The sun edged westward. Mortally wounded soldiers sprawled on top of bodies already beginning to stiffen. The hillside was slick with blood. Matthew heard the ring of steel upon steel. The cries and screams, chroniclers later wrote, sounded all the way to Nouaille Abbey and the dense darkness of the Bois de St. Pierre.
Led by an inexperienced Dauphin, the French eventually began to give ground, but the retreat was measured in inches.
A sudden shout of triumph exploded from English throats as the Dauphin's standard was seized. Whereupon, the French quickly shepherded Charles and his brothers from the field.

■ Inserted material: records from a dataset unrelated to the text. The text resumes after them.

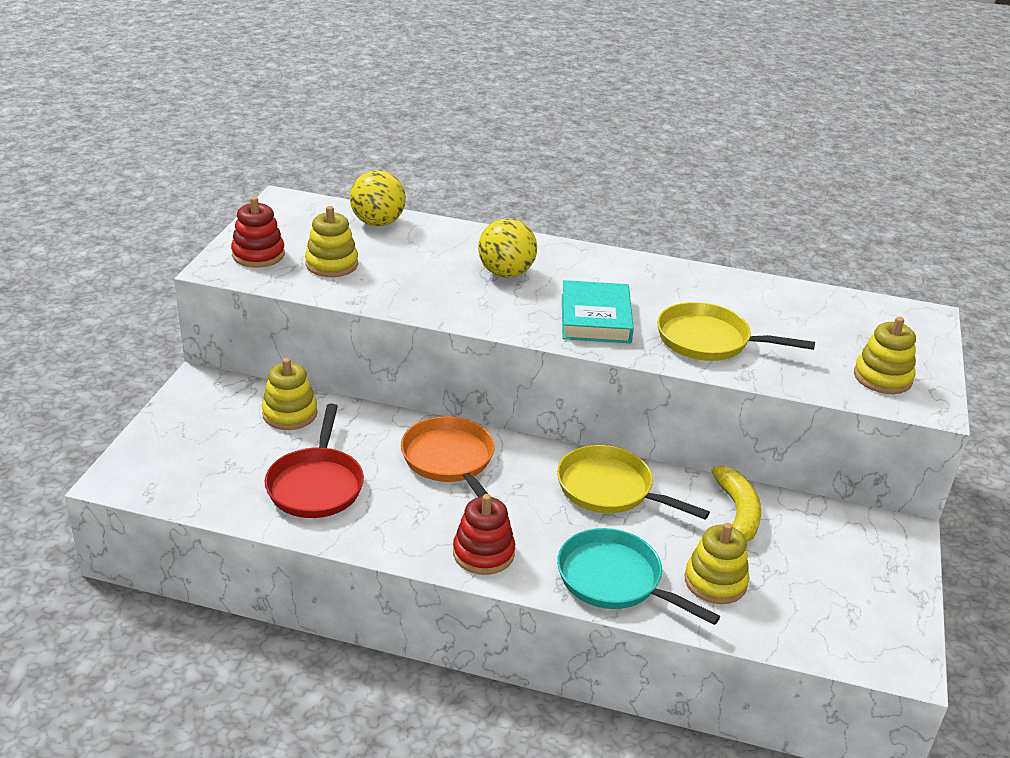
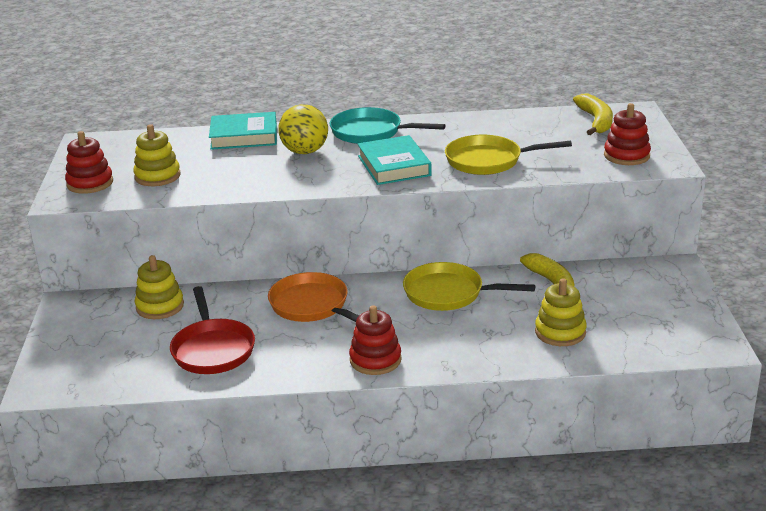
camera: 15 degrees left, 5 degrees down
(378, 223) = (177, 140): yellow ball -> none
(451, 236) = (244, 136): none -> turquoise book
(615, 580) = (486, 351): turquoise pan -> turquoise pan (371, 132)
(869, 318) = (596, 121): none -> yellow banana
(882, 377) = (626, 155): yellow stacking toy -> red stacking toy

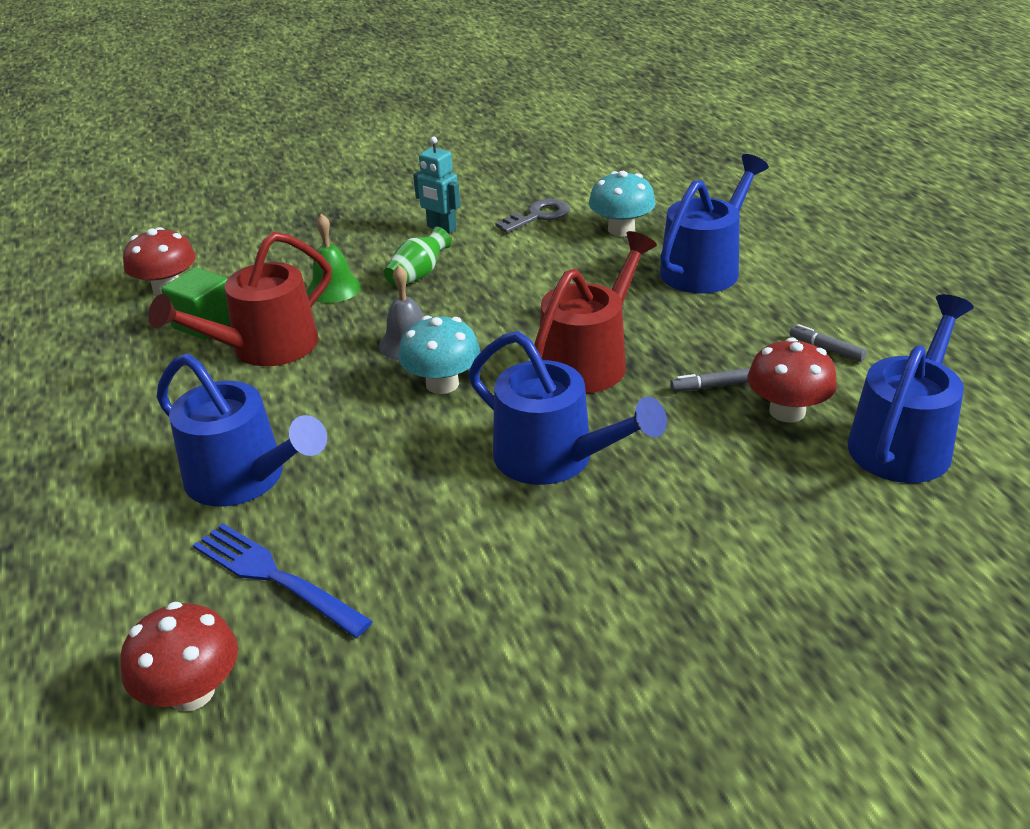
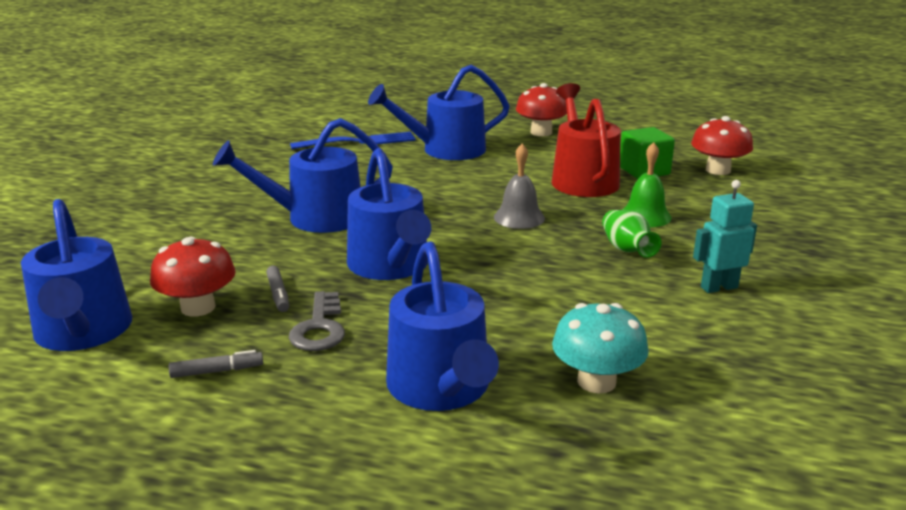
camera: 125 degrees right, 10 degrees down
(191, 692) = (323, 120): red mushroom -> red mushroom (541, 132)
(442, 384) = (449, 213): turquoise mushroom -> none
(538, 216) = (692, 346): grey key -> grey key (319, 328)
(589, 360) = (390, 266): red watering can -> blue watering can
(710, 386) = (278, 294): grey marker -> grey marker turned 135 degrees clockwise

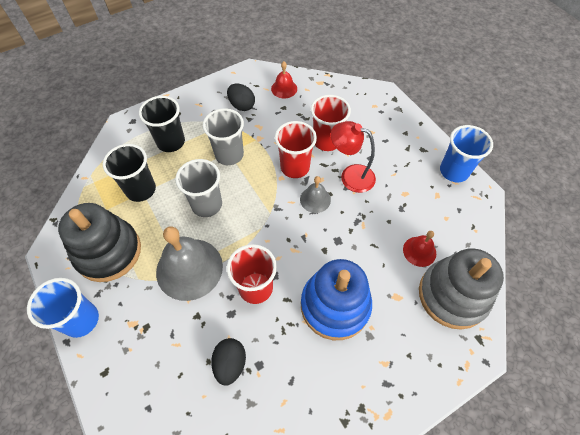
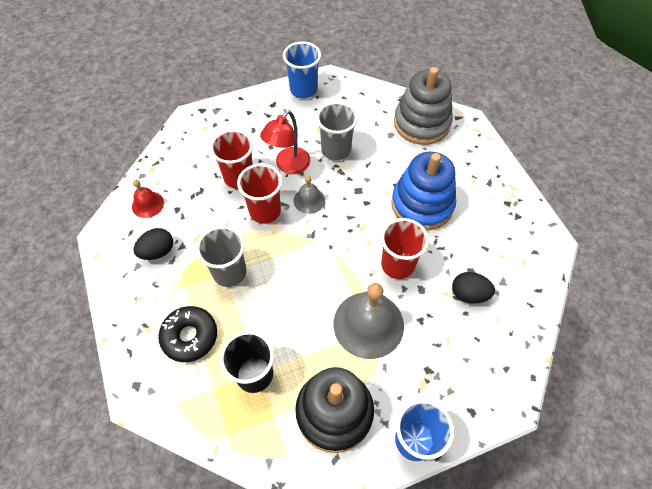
camera: 80 degrees left, 0 degrees up
(171, 142) = (190, 336): black cup -> black donut
(207, 205) = (293, 301): grey cup -> grey cup (336, 150)
(419, 251) = (379, 134): red bell -> none

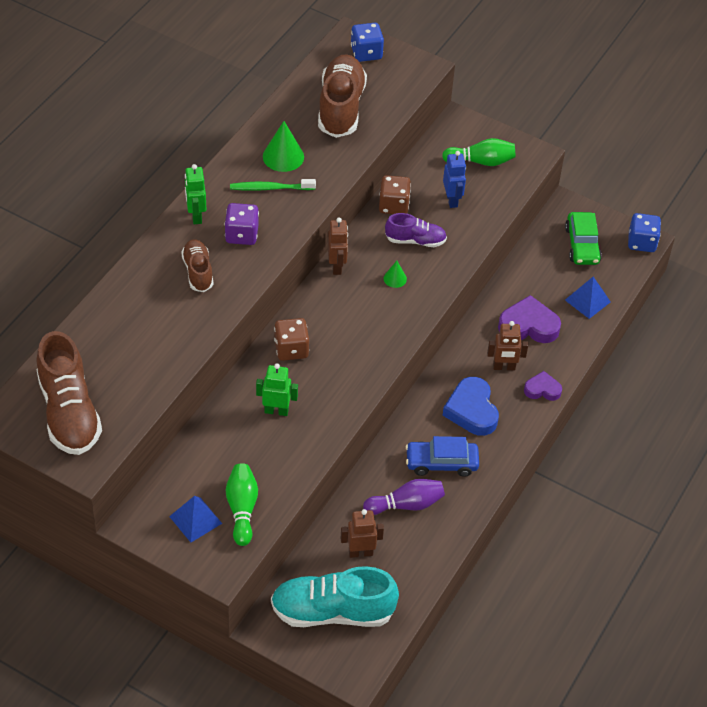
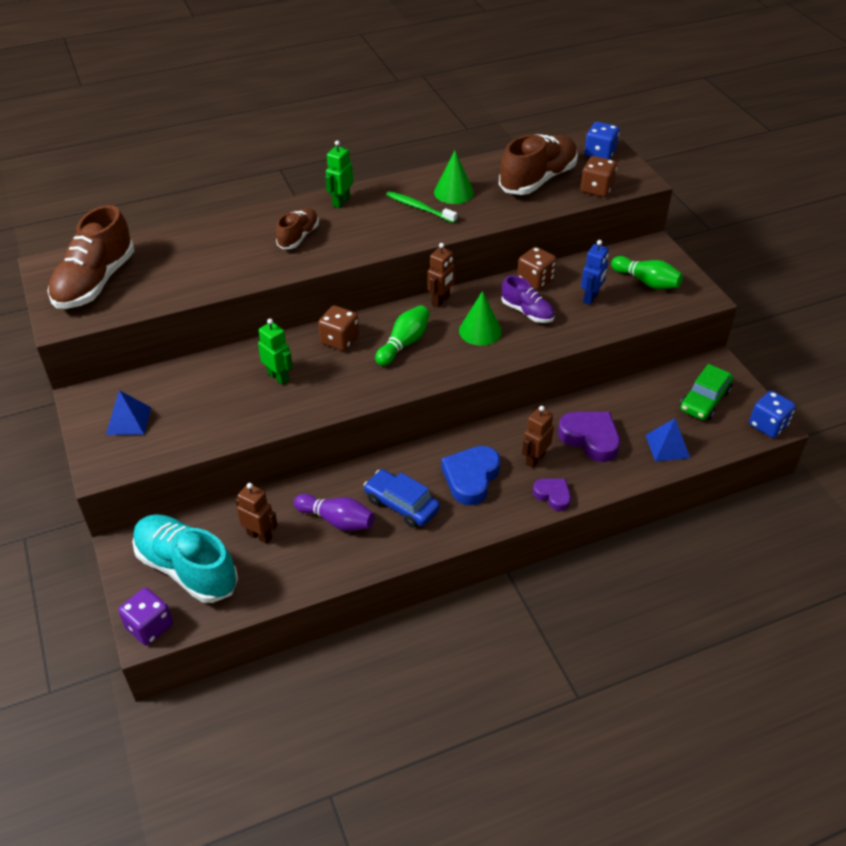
camera: 40 degrees right, 5 degrees down
(241, 235) = (360, 228): purple dice -> purple dice (150, 626)
(242, 509) = (170, 433): green bowling pin -> green bowling pin (404, 343)
(395, 278) = (480, 331): green cone -> green cone, size x1.81
(397, 94) = (596, 189): none -> brown dice
(504, 367) = (535, 459): brown robot -> brown robot turned 90 degrees clockwise

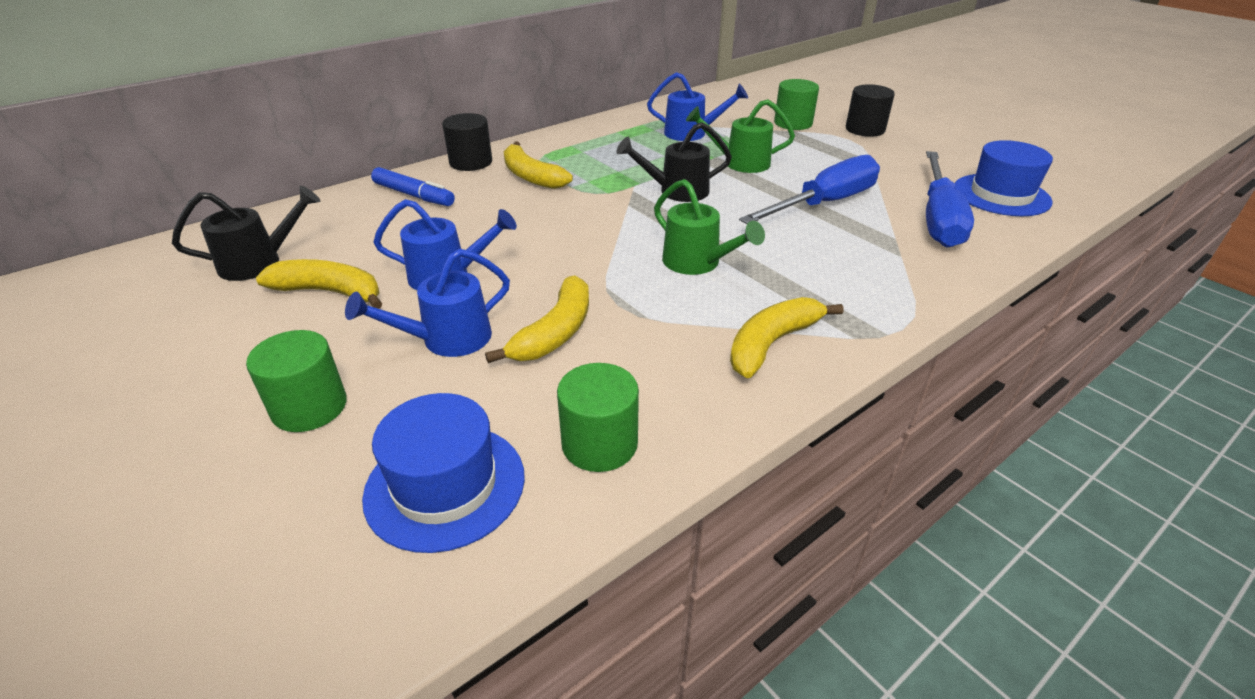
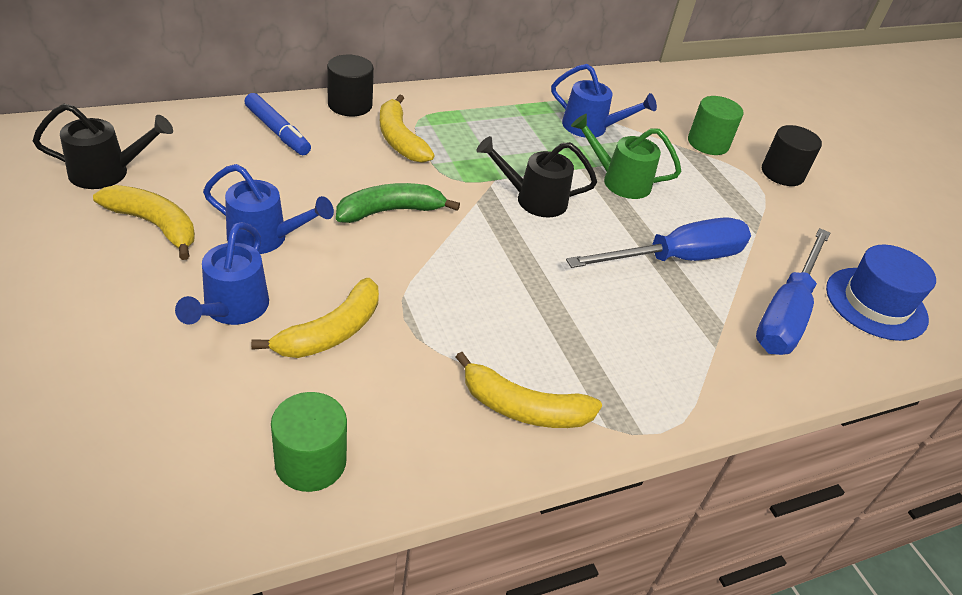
camera: 10 degrees right, 5 degrees up
(309, 407) = (88, 344): green cylinder -> none
(445, 485) = (164, 459): blue hat -> none
(446, 340) = (231, 310): blue watering can -> blue watering can turned 60 degrees counterclockwise
(555, 228) = (390, 211): none -> green banana
(698, 263) = (505, 294): green watering can -> none
(771, 343) = (523, 408): yellow banana -> yellow banana turned 135 degrees counterclockwise

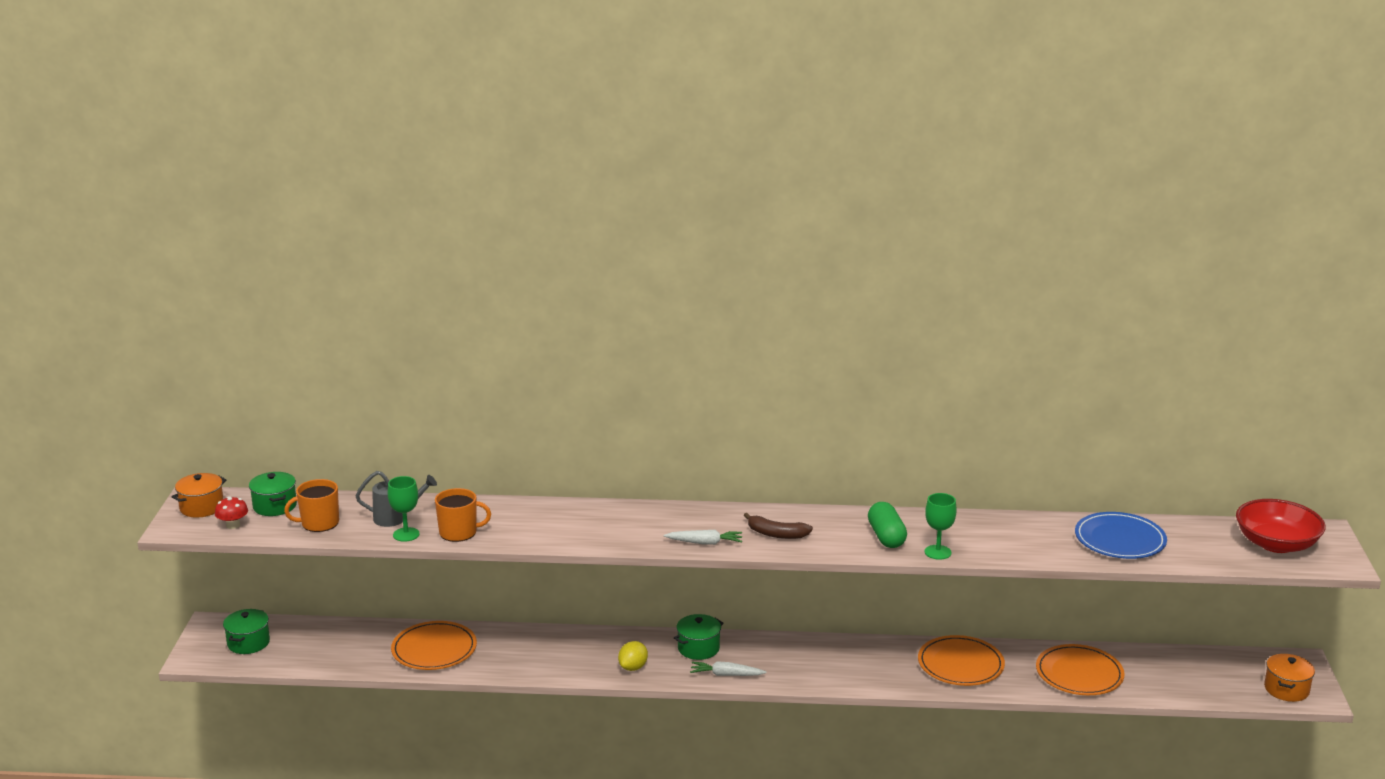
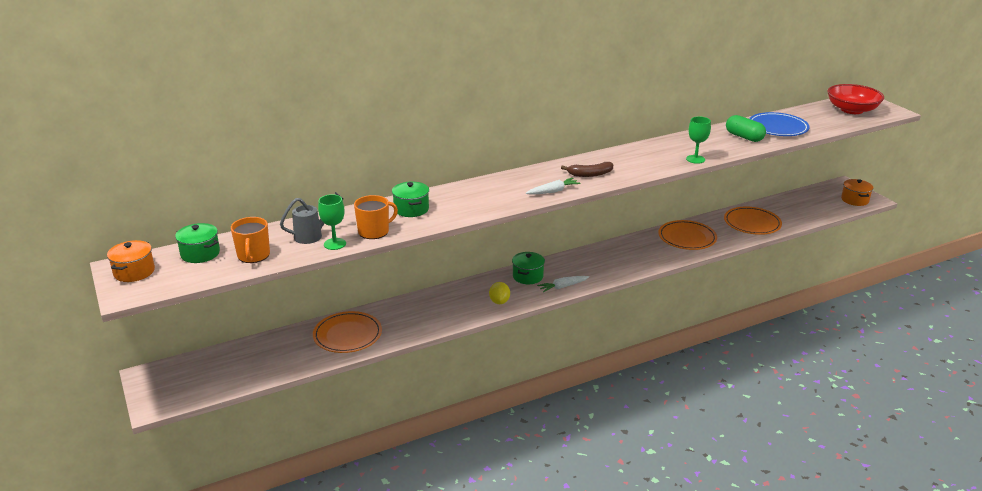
camera: 30 degrees left, 5 degrees up
(233, 525) = (179, 277): red mushroom -> none
(248, 643) = (191, 378): green pot -> green pot (411, 209)
(319, 523) = (253, 255): orange mug -> orange mug turned 45 degrees counterclockwise
(886, 537) = (655, 159): green capsule -> green capsule (744, 137)

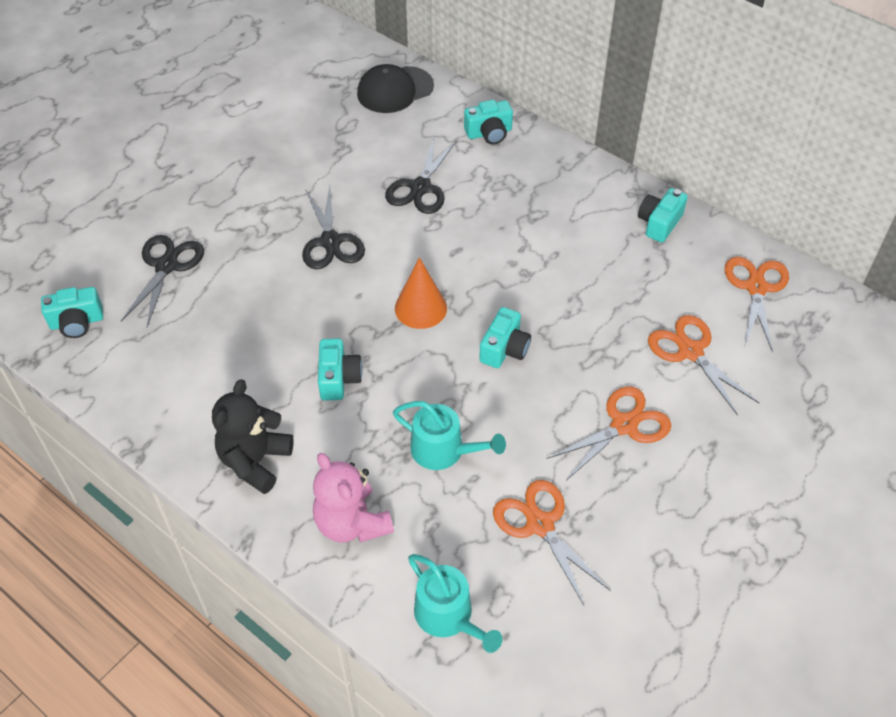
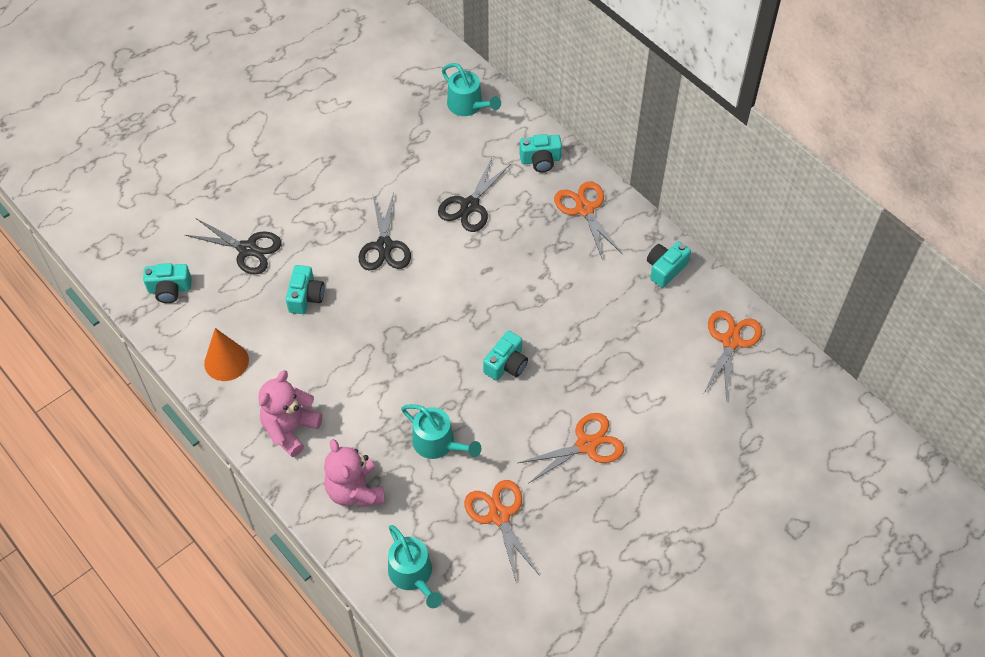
camera: 10 degrees right, 5 degrees up
(166, 266) = (247, 249): black scissors -> black scissors turned 90 degrees clockwise
(255, 461) = (290, 429): black teddy bear -> pink teddy bear
(338, 378) = (368, 370): turquoise camera -> turquoise camera (306, 297)
(395, 90) = (468, 105): black cap -> turquoise watering can
(420, 308) = (446, 318): orange cone -> orange cone (226, 361)
(690, 351) = (658, 390): orange scissors -> orange scissors (584, 209)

The English needed time to rest and regroup. Bow quivers were nearly empty while jagged gaps in the hedges showed like the yawning jaws of a canine. However, under the command of Philippe d'Orleans, brother of the king, France's second battalion was already moving forward. If this attack proved as devastating as the first, Prince Edward would have to commit his pitifully small reserves. Who would then face King Jean's battalion?
Matthew told himself, We cannot lose, but he had no idea how they could win.
On horseback, the Duc d'Orleans and his men came into view. A hush fell across the English line. From the battlefield, the wounded and dying screamed for help and water or the ministrations of a priest.
Matthew watched the French near the point where they would dismount. Upon meeting the blood-soaked, limping, cursing, weeping remnants of their foot soldiers, the Duc's battalion seemed to hesitate en masse, then, as if of one mind, retreated in the direction of Chauvigny and the departed dauphin.
"God's nails!" Prince Edward cried. "What are they doing?"
"'Twould appear they are leaving the battlefield," William Hart said. "But I canna believe six thousand men would ride away without striking a blow."